Thermodynamic analysis of the binding of aromatic hydroxamic acid analogues to ferric horseradish peroxidase

Peroxidases typically bind their reducing substrates weakly, with K-d values in the millimolar range. The binding of benzhydroxamic acid (BHA) to ferric horseradish peroxidase isoenzyme C (HRPC) [K-d = 2.4 muM; Schonbaum, G. R. (1973) J. Biol. Chem. 248, 502-511] is a notable exception and has provided a useful tool for probing the environment of the peroxidase aromatic-donor-binding site and the distal heme cavity. Knowledge of the underlying thermodynamic driving forces is key to understanding the roles of the various H-bonding and hydrophobic interactions in substrate binding. The isothermal titration calorimetry results of this study on the binding of aromatic hydroxamic acid analogues to ferric HRPC under nonturnover conditions (no H2O2 present) confirm the significance of H-bonding interactions in the distal heme cavity in complex stabilization.
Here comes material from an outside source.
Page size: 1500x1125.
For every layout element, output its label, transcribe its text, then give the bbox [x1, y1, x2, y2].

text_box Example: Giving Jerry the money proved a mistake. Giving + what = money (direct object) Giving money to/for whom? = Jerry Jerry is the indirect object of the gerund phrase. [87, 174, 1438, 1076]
For example, the binding of BHA to HRPC is enthalpically driven at pH 7.0, with the H-bond to the distal Arg38 providing the largest contribution (6.74 kcal/mol) to the binding energy. The overall relatively weak binding of the hydroxamic acid analogues to HRPC is due to large entropic barriers (-11.3 to -37.9 eu) around neutral pH, with the distal Ar38 acting as an "entropic gate keeper". Dramatic enthalpy-entropy compensation is observed for BHA and 2-naphthohydroxamic acid binding to HRPC at pH 4.0. The enthalpic loss and entropic gain are likely due to increased flexibility of Arg38 in the complexes at low pH and greater access by water to the active site. Since the Soret absorption band of HRPC is a sensitive probe of the binding of hydroxamic acids and their analogues, it was used to investigate the binding of six donor substrates over the pH range of 4-12. The negligible pH dependence of the Kd values corrected for substrate ionization suggests that enthalpy-entropy compensation is operative over a wide pH range. Examination of the thermodynamics of binding of ring-substituted hyrazides to HRPC reveals that the binding affinities of aromatic donors are highly sensitive to the position and nature of the ring substituent.